A Thai Binh, l'une des plus pauvres provinces du Vietnam, les troubles ont
éclaté en mai. Les premières enquêtes ont mis au jour une vingtaine
d'infractions dans des affaires douteuses liées aux projets de développement
rural. Au 20 juin dernier, 53 cadres communaux étaient sanctionnés et
relevés de leurs fonctions. C'était apparemment insuffisant aux yeux d'une
population ulcérée. Les manifestations ont repris en août. Anciens
combattants, 'héros de la révolution' en tête du cortège, brandissaient les
portraits de l'oncle Hô et entraînaient dans leur sillage des flots de
paysans en colère. Des levées de taxes intempestives, la disparition des
traditionnels bénéfices de dons en nature dont le sel et le riz, la
suppression partielle de la gratuité des soins et de l'enseignement, la
dévaluation des pensions, ont dressé les vétérans des guerres indochinoises
contre les cadres locaux dont le train de vie n'allait pas de pair avec
leurs difficultés croissantes.
La situation fut jugée suffisamment sérieuse par la direction du Parti pour
que trois membres du Bureau politique du Parti communiste soient dépêchés
sur place dans le courant de l'automne et que des limogeages substantiels en
découlent au niveau de la province. Début décembre, le gouvernement a
annoncé des mesures pour accroître la transparence financière dans les
administrations, et pour relancer l'économie de la région en stimulant les
exportations de riz et de porc et en créant des emplois locaux dans
l'industrie légère et les infrastructures.
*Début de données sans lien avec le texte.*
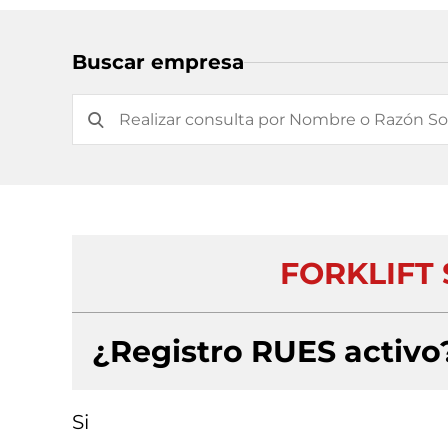
Buscar empresa
FORKLIFT 
¿Registro RUES activo
Si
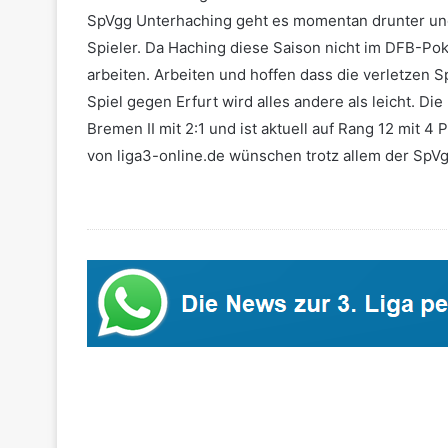
SpVgg Unterhaching geht es momentan drunter und
Spieler. Da Haching diese Saison nicht im DFB-Poka
arbeiten. Arbeiten und hoffen dass die verletzen S
Spiel gegen Erfurt wird alles andere als leicht. 
Bremen II mit 2:1 und ist aktuell auf Rang 12 mit 
von liga3-online.de wünschen trotz allem der SpVgg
Mais l'avertissement est rude pour les autorités. Ces troubles avaient
touché d'autres provinces voisines comme le Nghê An, région natale de Hô Chi
Minh, et Thanh Hoa. Selon un spécialiste du Vietnam, 'que des troubles
éclatent justement dans deux provinces considérées comme le berceau de la
révolution et de la lutte anticoloniale, est plutôt bon signe. Les gens
estiment qu'ils n'ont pas fait de si lourds sacrifices pour avoir à
supporter des cadres corrompus et la persistance de la pauvreté'.
DOMINIQUE BARI
L'Humanité, le 30 Décembre 1997.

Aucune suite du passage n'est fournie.